Aim of the exercise: In the dissertation abstract, which Ciceronian speech does chapter 1 use, through the comments of the scholia Bobiensia, Asconius, and Quintilian, to reconstruct how a Roman rhetor taught in the classroom?

Selected excerpt:
+++

Posted on:2015-12-28Degree:Ph.DType:Dissertation
University:Harvard UniversityCandidate:Keeline, Thomas JohnFull Text:PDF
GTID:1475390017997354Subject:Classical literature
Abstract/Summary:
My dissertation investigates the reception of Cicero in the early Roman Empire, focusing on the first 250 years after his death. I show that this reception is primarily constructed by the ancient rhetorical schoolroom, where young Romans first encountered Cicero, reading his speeches and writing Ciceronian declamations. Here they were exposed to a particular version of the man, with emphases often selected for political purposes. When they grew up, that schoolroom image of Cicero continued to permeate their thought and writing. My study unpacks this complex process and lays bare the early Empire's relationship with one of its most significant late Republican predecessors.;The dissertation has five chapters. In chapter 1 I triangulate among the comments of the scholia Bobiensia, Asconius, and Quintilian on the Pro Milone to reconstruct how a Roman rhetor taught a Ciceronian speech in the classroom. Careful scrutiny of the preoccupations and interests of these teachers reveals what students in the early Empire would have learned about Cicero from their closest surviving link to the man, his speeches. In chapters two and three I look at declamations about Cicero and Ciceronian pseudepigrapha, which are also products of the rhetorical schoolroom, and compare them with the versions of Cicero composed by early imperial literary authors. I show that what we find in these authors reflects what they learned as adolescents in the rhetorical classroom. Finally, chapters 4 and 5 comprise case studies of Cicero in Pliny the Younger and Tacitus, which both pivot around the central figure of Quintilian. In chapter 4 I demonstrate that Tacitus mounts a sophisticated theoretical rejection of Quintilian's neo-Ciceronianism, particularly in the Dialogus, where the rejection is cloaked in remarkable Ciceronian intertextuality--Tacitus rejects Cicero by subverting Cicero's own words. In chapter 5 I show that Pliny, by contrast, is torn between following Quintilian's prescription to become a Cicero rediuiuus and the knowledge that neither his native ingenium nor the changed political circumstances allow him to do so. Hence his Epistulae manifest a persistently uneasy anxiety of influence and his relationship with Cicero remains an unresolved and unresolvable tension throughout his work.

+++

Given records:

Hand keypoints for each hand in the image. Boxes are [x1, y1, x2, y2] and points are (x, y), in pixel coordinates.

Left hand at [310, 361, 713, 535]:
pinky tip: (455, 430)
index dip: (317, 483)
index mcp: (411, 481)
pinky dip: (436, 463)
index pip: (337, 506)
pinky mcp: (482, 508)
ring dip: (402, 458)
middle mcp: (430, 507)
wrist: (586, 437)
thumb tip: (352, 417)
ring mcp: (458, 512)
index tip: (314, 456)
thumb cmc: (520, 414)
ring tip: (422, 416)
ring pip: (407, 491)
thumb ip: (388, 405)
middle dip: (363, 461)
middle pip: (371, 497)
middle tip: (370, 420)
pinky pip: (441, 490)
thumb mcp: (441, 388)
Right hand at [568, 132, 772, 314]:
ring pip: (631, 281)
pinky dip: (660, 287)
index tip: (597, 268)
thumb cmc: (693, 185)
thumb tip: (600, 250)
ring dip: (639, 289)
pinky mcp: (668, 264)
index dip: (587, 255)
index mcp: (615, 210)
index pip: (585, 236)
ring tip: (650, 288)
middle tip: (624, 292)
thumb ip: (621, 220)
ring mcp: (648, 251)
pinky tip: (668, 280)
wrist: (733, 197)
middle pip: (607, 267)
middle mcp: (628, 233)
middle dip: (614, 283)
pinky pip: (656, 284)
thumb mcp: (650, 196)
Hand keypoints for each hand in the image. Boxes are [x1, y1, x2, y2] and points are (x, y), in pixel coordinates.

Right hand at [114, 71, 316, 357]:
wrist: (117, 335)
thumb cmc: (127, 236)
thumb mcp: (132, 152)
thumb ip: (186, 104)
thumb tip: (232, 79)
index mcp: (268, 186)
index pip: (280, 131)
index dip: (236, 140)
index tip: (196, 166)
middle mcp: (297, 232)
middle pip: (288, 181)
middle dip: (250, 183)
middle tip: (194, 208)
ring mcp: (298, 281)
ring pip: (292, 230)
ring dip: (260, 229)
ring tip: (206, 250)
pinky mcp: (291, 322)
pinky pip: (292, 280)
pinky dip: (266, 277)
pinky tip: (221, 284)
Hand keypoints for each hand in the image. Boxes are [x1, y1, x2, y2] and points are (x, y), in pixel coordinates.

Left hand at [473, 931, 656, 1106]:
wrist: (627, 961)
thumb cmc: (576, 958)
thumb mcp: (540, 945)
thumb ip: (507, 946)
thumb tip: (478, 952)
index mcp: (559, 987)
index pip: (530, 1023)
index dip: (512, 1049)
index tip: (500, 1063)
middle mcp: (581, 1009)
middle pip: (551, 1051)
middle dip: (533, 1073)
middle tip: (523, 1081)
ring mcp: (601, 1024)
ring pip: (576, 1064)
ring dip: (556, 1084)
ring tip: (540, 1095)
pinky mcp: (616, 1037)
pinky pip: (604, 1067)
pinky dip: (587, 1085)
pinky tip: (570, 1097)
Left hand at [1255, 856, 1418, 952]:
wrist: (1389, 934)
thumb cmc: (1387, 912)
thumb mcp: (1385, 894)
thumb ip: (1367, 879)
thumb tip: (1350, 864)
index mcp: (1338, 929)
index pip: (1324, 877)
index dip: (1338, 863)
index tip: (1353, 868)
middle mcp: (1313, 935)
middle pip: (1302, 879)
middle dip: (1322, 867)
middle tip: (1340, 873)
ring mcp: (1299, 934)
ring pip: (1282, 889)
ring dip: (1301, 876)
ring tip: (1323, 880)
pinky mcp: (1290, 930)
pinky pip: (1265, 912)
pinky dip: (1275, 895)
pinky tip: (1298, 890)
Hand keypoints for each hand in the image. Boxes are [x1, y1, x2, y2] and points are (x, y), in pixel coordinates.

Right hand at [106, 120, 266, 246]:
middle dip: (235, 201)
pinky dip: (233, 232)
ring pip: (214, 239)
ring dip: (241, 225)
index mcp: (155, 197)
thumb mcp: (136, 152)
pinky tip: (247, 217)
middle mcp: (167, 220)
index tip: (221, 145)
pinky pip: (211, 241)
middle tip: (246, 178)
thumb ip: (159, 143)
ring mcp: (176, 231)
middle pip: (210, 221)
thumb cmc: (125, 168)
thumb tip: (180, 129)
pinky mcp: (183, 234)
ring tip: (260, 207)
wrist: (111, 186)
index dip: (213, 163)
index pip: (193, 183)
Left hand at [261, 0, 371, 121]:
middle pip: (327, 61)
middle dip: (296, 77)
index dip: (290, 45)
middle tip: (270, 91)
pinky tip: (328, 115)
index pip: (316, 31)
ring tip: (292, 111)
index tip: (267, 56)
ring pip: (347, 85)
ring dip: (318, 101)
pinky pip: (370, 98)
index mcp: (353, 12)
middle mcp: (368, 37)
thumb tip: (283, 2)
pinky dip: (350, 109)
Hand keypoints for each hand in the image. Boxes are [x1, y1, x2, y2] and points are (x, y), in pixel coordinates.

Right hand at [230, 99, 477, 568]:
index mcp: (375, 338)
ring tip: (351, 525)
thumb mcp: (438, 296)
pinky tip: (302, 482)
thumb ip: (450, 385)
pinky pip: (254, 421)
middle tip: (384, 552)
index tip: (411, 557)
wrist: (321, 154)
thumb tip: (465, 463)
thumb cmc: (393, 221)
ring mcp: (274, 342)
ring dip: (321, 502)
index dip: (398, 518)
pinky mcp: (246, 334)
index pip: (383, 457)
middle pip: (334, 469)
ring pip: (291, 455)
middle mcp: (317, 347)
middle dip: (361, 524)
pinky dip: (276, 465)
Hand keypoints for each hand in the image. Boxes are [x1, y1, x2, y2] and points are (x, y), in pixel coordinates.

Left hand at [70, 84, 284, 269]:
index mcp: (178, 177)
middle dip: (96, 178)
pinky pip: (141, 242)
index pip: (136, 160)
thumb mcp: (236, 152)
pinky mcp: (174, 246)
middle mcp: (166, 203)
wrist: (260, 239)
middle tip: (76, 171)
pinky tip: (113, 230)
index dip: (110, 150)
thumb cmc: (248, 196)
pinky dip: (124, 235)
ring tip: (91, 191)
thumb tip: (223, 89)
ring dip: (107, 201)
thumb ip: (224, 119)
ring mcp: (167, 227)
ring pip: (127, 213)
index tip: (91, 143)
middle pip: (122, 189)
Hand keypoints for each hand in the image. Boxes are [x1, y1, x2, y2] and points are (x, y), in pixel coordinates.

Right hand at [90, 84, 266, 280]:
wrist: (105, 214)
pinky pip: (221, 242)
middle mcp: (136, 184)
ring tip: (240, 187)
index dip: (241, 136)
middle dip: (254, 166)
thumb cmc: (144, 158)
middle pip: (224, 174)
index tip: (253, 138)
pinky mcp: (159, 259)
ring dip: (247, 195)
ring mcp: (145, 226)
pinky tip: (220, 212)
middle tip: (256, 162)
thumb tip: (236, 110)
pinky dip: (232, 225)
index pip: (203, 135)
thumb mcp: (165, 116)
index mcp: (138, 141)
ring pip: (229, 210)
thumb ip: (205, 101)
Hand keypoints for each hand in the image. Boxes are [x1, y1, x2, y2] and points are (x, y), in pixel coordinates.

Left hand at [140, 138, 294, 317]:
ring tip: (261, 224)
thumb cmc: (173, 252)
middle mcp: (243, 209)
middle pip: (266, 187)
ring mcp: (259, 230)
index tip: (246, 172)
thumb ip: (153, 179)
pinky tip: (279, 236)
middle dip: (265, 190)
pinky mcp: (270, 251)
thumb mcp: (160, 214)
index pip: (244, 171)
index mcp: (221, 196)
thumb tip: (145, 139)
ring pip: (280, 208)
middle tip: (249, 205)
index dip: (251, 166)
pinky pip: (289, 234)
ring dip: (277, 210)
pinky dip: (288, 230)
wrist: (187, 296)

+++

Solution to this problem: The Pro Milone.